_Consigne 1_
D'après le texte sur les feuilles mortes du parc de Saint-Cloud, à quel moment les feuilles deviennent-elles vraiment mortes ?
_Consigne 2_
Extrayez du texte sur les feuilles mortes du parc de Saint-Cloud le passage compris entre « Contrairement à la » et « le même sens. », bornes incluses.
_Consigne 3_
Rédigez la suite du texte sur les feuilles mortes du parc de Saint-Cloud à partir de l'endroit où il s'arrête.

_Texte fourni_
++++++
Les feuilles mortes se ramassent à la pelle, écrivait Prévert, chantait Juliette Greco, chantait Yves Montand, chantaient tant d’autres après eux… Elles tombent chaque automne, comme autant de pense-bête qui rappellent les souvenirs lointains. Une promenade au milieu des feuilles mortes qui crissent sourdement, c’est comme une évocation muette et tellement musicale.
Comme beaucoup de parcs parisiens, le parc de Saint-Cloud, déserté par ses promeneurs avec le froid et la pluie d'automne, est un refuge apaisant dès que le soleil perce la brume matinale. Allées immenses où la lumière presque hivernale et basse étire les arbres jusqu’à en faire des ombres immenses sur le sol, et se reflète dans la fine couche de perles d’eau déposée sur l'herbe par le brouillard.
Contrairement à la légende, les feuilles ne sont mortes qu’une fois entassées sur le sol, ou cachées entre les touffes d’herbe. Quand elles se détachent des arbres, elles sont encore bien vivantes et volent par centaines au premier coup de vent, tranquilles, légères, jamais dans le même sens.
++++++
_Section des données_
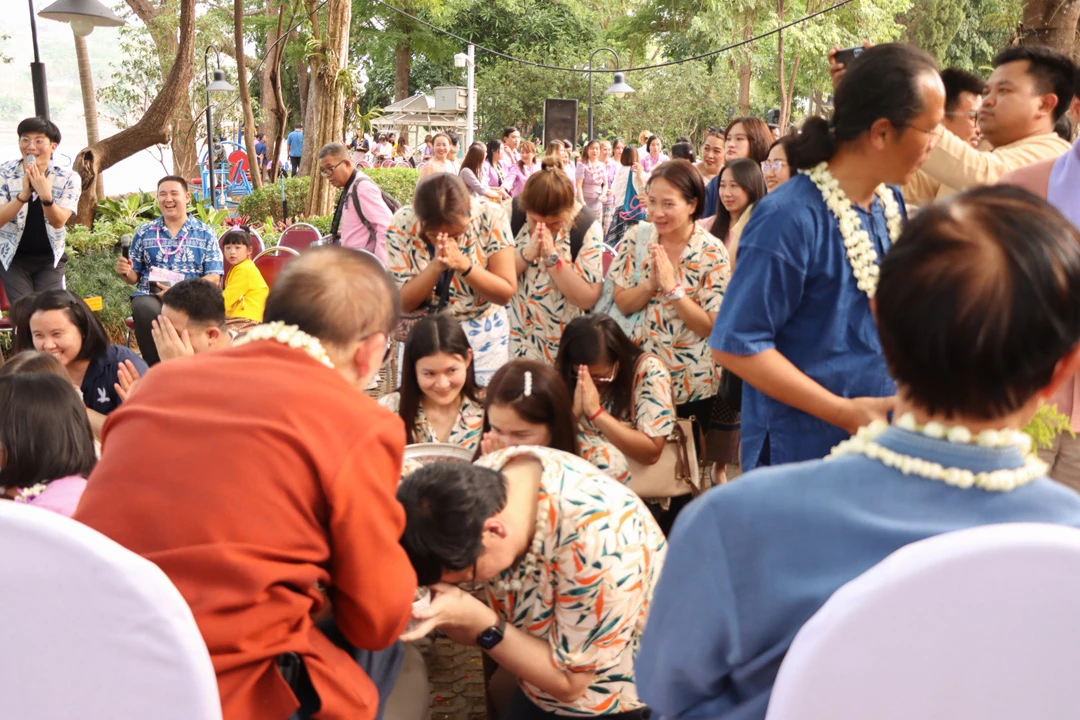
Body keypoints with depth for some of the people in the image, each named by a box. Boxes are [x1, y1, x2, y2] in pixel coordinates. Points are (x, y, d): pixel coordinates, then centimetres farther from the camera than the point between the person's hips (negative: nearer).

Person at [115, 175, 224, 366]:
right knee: (145, 310, -36)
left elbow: (214, 279, 1)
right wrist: (125, 272, -6)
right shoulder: (144, 232, 16)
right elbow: (134, 277, 18)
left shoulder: (206, 234, 10)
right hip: (150, 296, 2)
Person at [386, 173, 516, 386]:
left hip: (482, 334, 0)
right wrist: (435, 266, -30)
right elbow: (402, 303, -14)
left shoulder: (491, 216, -17)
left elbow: (505, 293, -15)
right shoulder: (401, 224, -15)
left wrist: (463, 265, -30)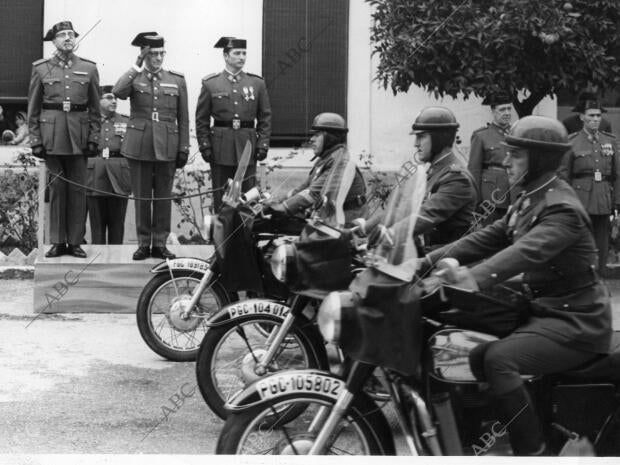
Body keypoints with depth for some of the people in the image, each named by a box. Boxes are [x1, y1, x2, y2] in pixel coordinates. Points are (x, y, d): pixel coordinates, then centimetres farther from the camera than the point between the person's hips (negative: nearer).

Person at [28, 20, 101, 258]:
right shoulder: (41, 69, 6)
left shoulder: (89, 68, 7)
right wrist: (35, 140, -1)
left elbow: (95, 109, 8)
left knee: (77, 189, 2)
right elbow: (33, 109, 6)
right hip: (52, 135, 0)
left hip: (79, 137, 1)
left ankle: (75, 241, 8)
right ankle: (58, 242, 8)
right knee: (57, 188, 2)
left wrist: (94, 138, 0)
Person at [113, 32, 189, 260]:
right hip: (139, 145, -1)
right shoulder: (134, 78, 5)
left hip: (166, 147, 1)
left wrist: (184, 148, 4)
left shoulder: (177, 81, 8)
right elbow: (118, 92, -19)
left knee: (164, 196, 4)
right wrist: (137, 66, -17)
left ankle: (160, 243, 12)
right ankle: (143, 243, 12)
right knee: (141, 196, 4)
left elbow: (183, 119, 9)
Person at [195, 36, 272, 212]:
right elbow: (201, 119, 5)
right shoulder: (210, 84, 3)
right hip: (220, 149, -1)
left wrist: (263, 144, -1)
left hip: (247, 146, 1)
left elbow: (265, 117, 8)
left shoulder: (257, 83, 7)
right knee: (221, 197, 3)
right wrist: (204, 146, -3)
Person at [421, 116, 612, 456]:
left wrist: (476, 278, -54)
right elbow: (487, 238, 7)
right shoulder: (528, 201, 10)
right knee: (478, 357, 6)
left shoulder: (563, 209, -20)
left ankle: (533, 452, -19)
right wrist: (429, 261, -4)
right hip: (543, 311, 10)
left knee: (500, 359, -27)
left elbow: (528, 251, -37)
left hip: (576, 322, -9)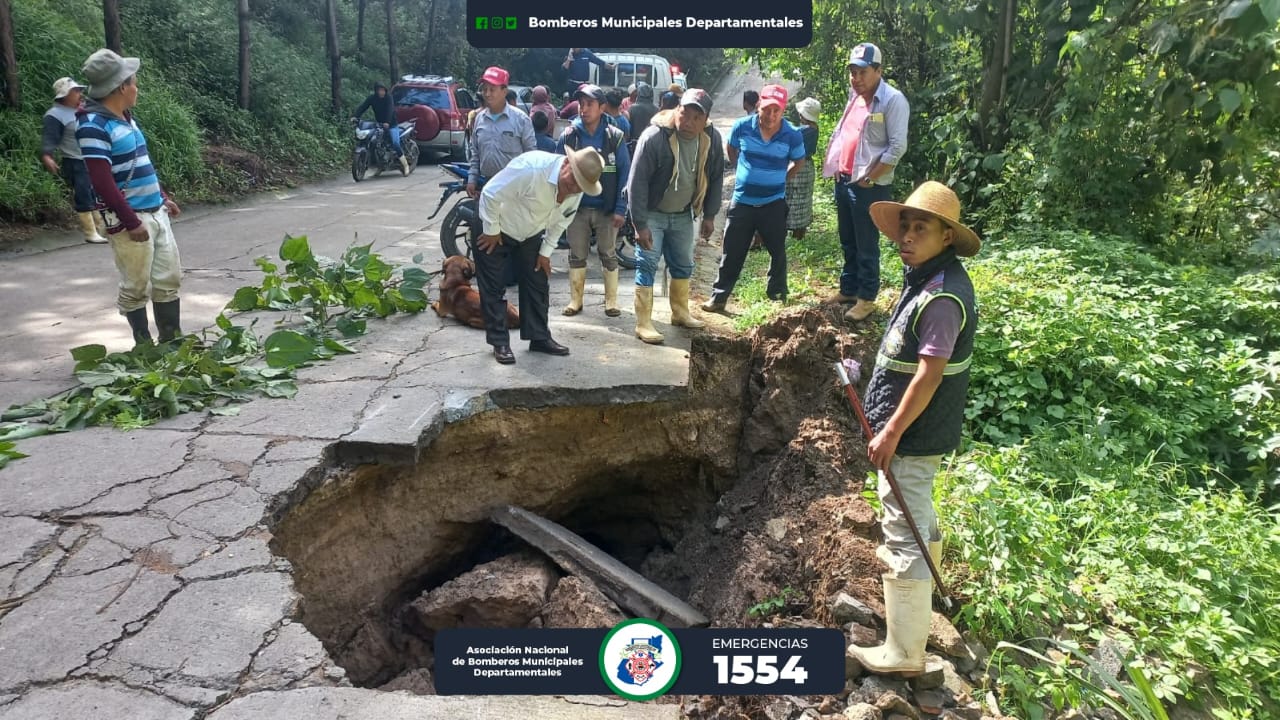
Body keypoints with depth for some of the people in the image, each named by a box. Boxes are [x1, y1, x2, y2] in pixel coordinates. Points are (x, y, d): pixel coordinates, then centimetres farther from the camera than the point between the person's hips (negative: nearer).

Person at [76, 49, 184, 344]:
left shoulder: (125, 117, 12)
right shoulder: (94, 125, -16)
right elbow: (102, 182, -21)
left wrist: (163, 198, 23)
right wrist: (131, 221, -21)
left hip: (156, 213, 9)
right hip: (130, 220, -9)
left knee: (169, 279, 12)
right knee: (136, 288, 3)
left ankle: (171, 341, 22)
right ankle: (144, 345, 15)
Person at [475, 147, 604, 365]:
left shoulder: (576, 189, -16)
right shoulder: (531, 167, -38)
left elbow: (560, 220, 2)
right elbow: (490, 194, -30)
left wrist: (546, 251, 3)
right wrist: (491, 232, -20)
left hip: (531, 234, 6)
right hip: (496, 230, -6)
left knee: (538, 284, 8)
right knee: (493, 289, -1)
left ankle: (539, 338, 19)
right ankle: (499, 342, 9)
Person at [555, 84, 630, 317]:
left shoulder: (615, 137, -5)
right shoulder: (568, 136, -2)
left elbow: (625, 174, -5)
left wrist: (621, 209, -10)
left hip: (607, 208, -1)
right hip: (577, 207, 1)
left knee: (608, 255, 9)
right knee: (577, 255, 10)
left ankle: (611, 300, 20)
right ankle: (575, 299, 22)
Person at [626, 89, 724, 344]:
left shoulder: (712, 139, -11)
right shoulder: (655, 136, -25)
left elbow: (716, 178, 3)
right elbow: (637, 181, -24)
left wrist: (709, 215, 2)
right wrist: (640, 224, -25)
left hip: (683, 215, 5)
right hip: (652, 213, -5)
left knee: (683, 265, 15)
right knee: (647, 265, -6)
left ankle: (680, 312, 33)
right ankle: (643, 323, 0)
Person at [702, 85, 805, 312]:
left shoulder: (792, 135, -11)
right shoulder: (742, 127, -10)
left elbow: (798, 162, 9)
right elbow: (731, 150, 11)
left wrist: (779, 178, 6)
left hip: (774, 204, 0)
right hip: (742, 201, 0)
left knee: (778, 253, 10)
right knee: (732, 253, 5)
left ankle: (778, 297, 26)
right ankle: (718, 297, 14)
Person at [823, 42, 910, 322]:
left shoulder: (893, 100, -13)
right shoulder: (854, 96, 11)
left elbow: (898, 147, -18)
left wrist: (869, 179, -16)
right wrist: (834, 167, 10)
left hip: (869, 186, -8)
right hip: (843, 181, 8)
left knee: (866, 245, 0)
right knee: (847, 242, 17)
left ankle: (867, 298, 10)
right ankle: (848, 289, 29)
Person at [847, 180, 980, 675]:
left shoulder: (943, 296, -25)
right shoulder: (926, 277, 7)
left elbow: (928, 376, -26)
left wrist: (891, 433, -20)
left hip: (913, 435, -11)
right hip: (916, 431, 11)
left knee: (904, 539, -3)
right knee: (918, 519, 27)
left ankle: (903, 652, 8)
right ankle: (919, 598, 48)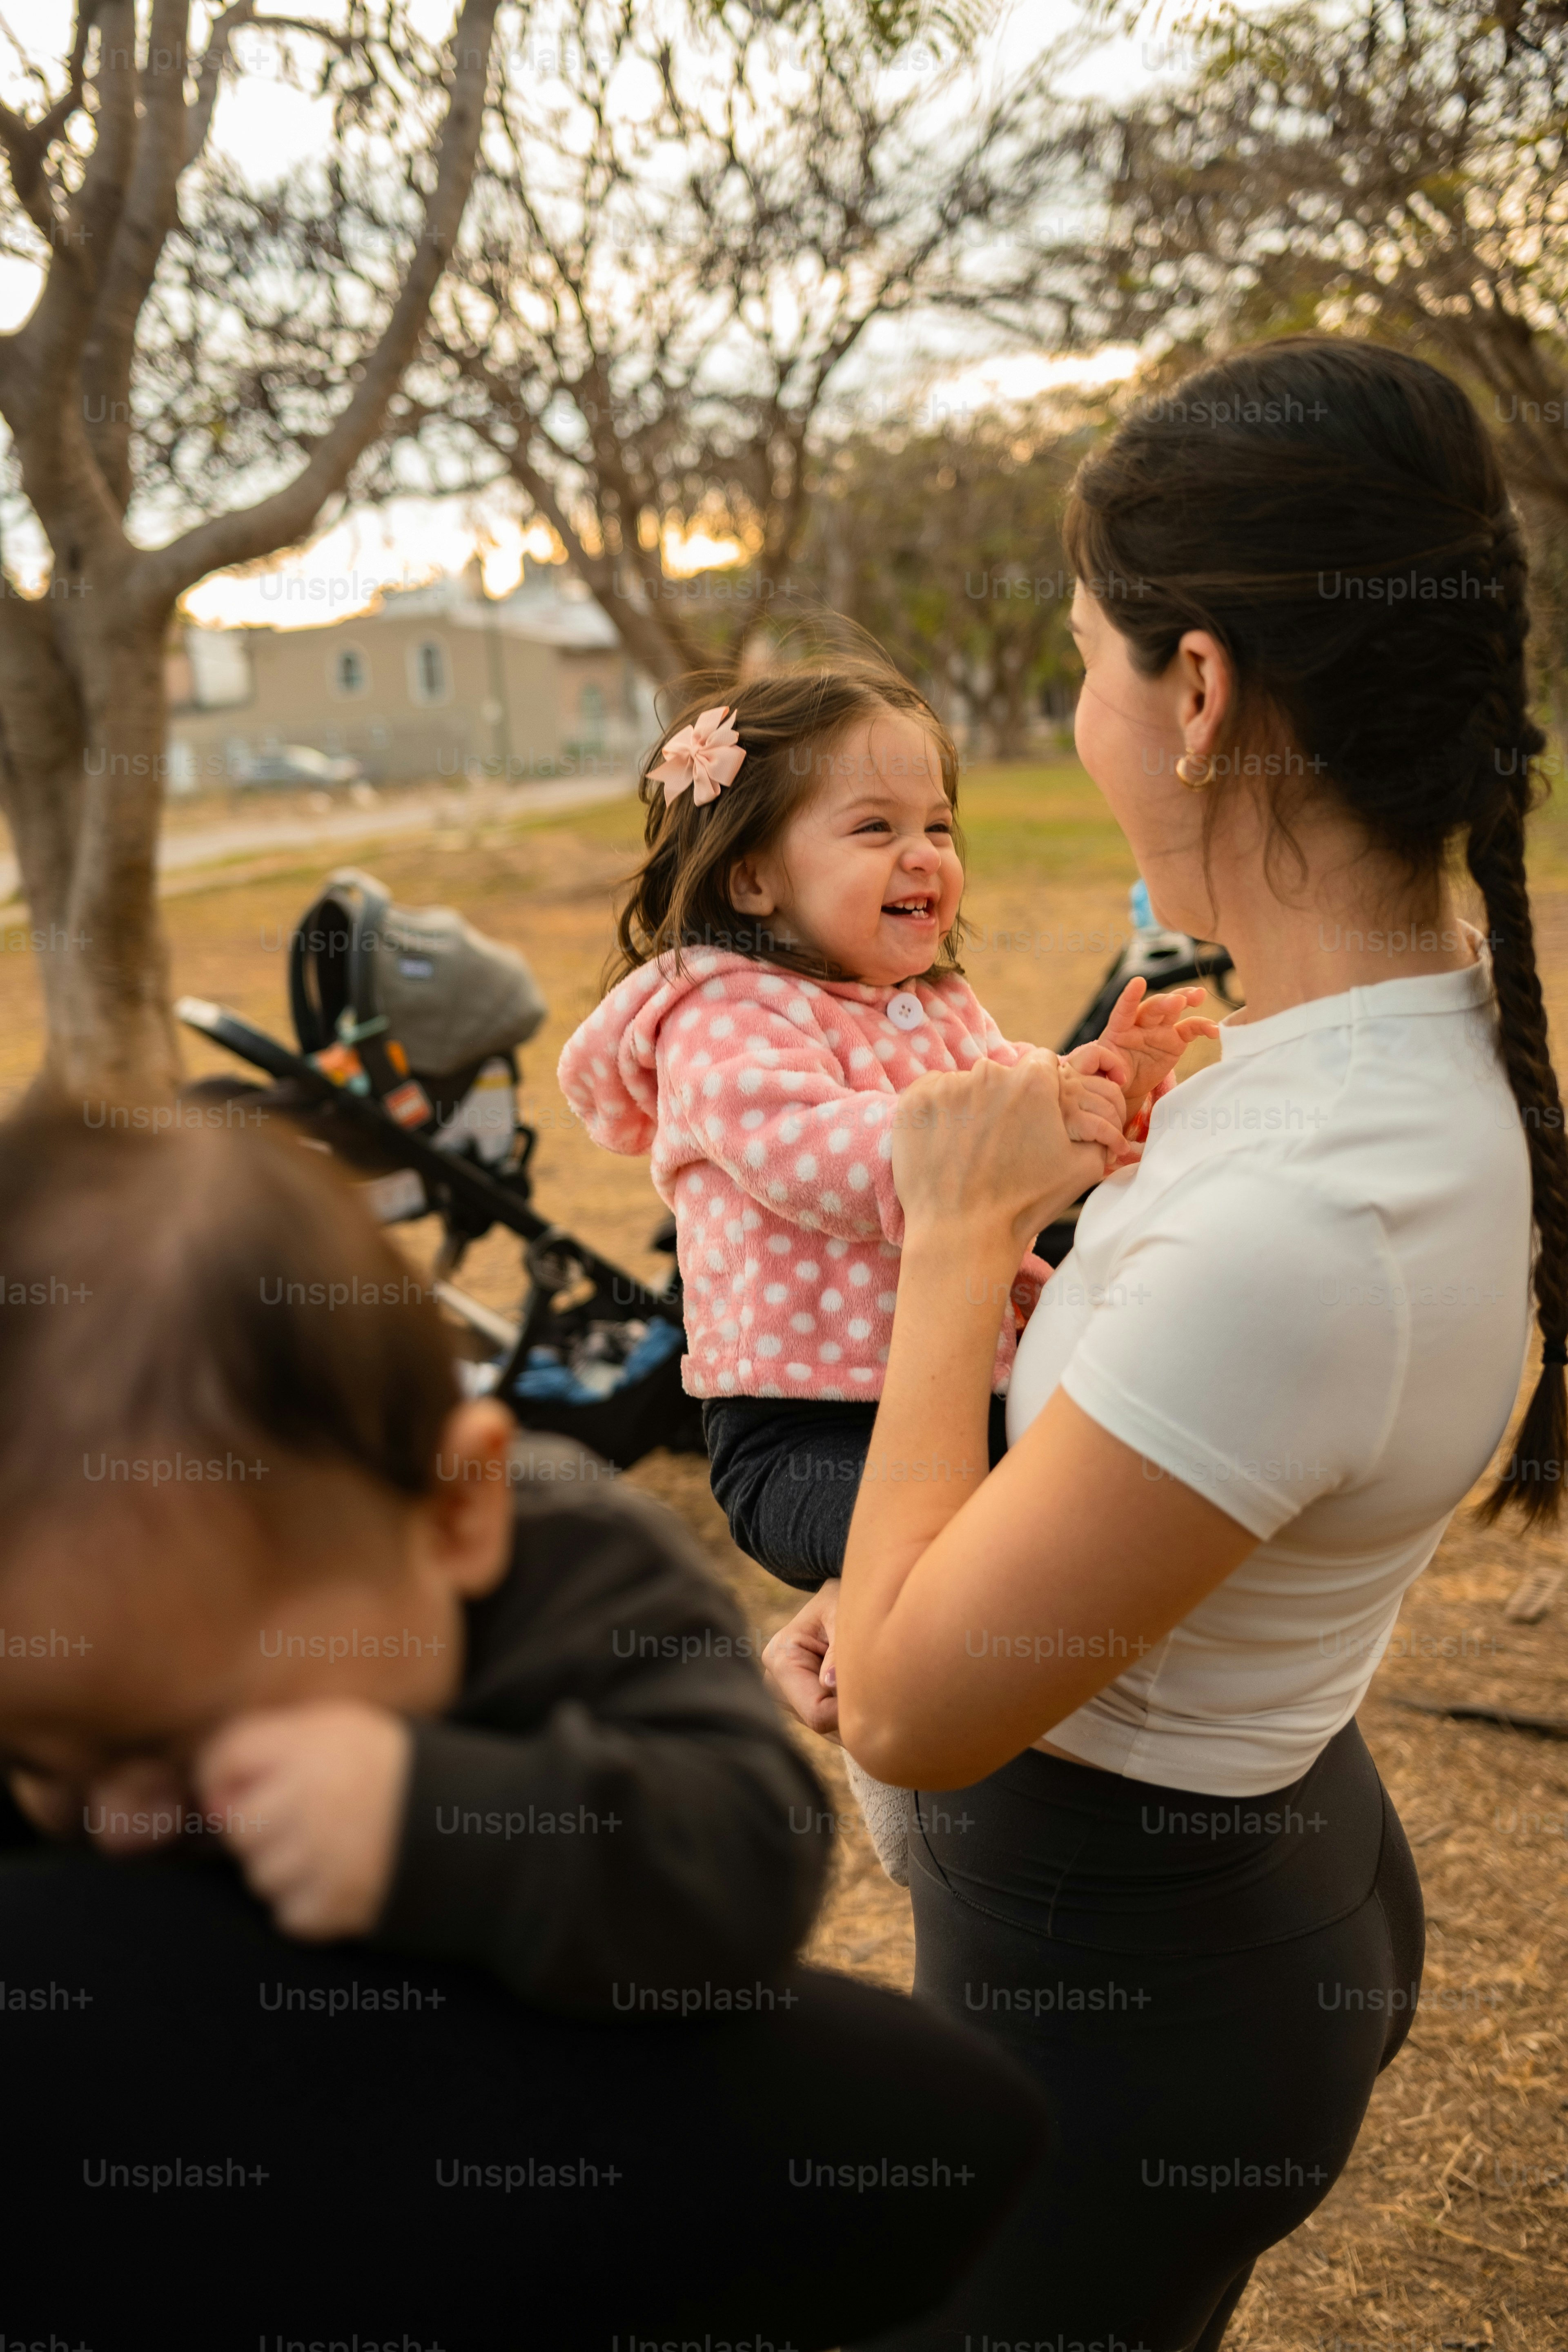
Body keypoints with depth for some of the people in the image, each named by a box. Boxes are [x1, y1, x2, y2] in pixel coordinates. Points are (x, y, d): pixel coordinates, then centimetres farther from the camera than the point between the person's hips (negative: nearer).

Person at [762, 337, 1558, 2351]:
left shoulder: (1294, 1229, -37)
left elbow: (911, 1713, -24)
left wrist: (959, 1244, -16)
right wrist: (901, 1591, -6)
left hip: (1128, 1998, -8)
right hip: (1281, 1858, 8)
++++++
_Résultat 1_
Une fois entassées sur le sol, ou cachées entre les touffes d'herbe.

_Résultat 2_
Contrairement à la légende, les feuilles ne sont mortes qu’une fois entassées sur le sol, ou cachées entre les touffes d’herbe. Quand elles se détachent des arbres, elles sont encore bien vivantes et volent par centaines au premier coup de vent, tranquilles, légères, jamais dans le même sens.

_Résultat 3_
Jeux de lumière surprenants, feuilles d’or qui habillent d'une touche de luxe toute l’étendue du parc, le spectacle ne dure qu’un instant, ou quelques jours à peine, le temps que ces pétales d’arbre tombent et se confondent avec la terre humide. La pluie d’or est une richesse éphémère qu’il faut savoir cueillir à temps.
Bien sûr tous les arbres ne se dépouillent pas à la même date, et l’automne se succède à lui même pendant plusieurs semaines : certaines allées sont déjà bordées par des rangées sévères d’arbres entièrement nus et gris, alignés au garde à vous pour saluer l’hiver en approche.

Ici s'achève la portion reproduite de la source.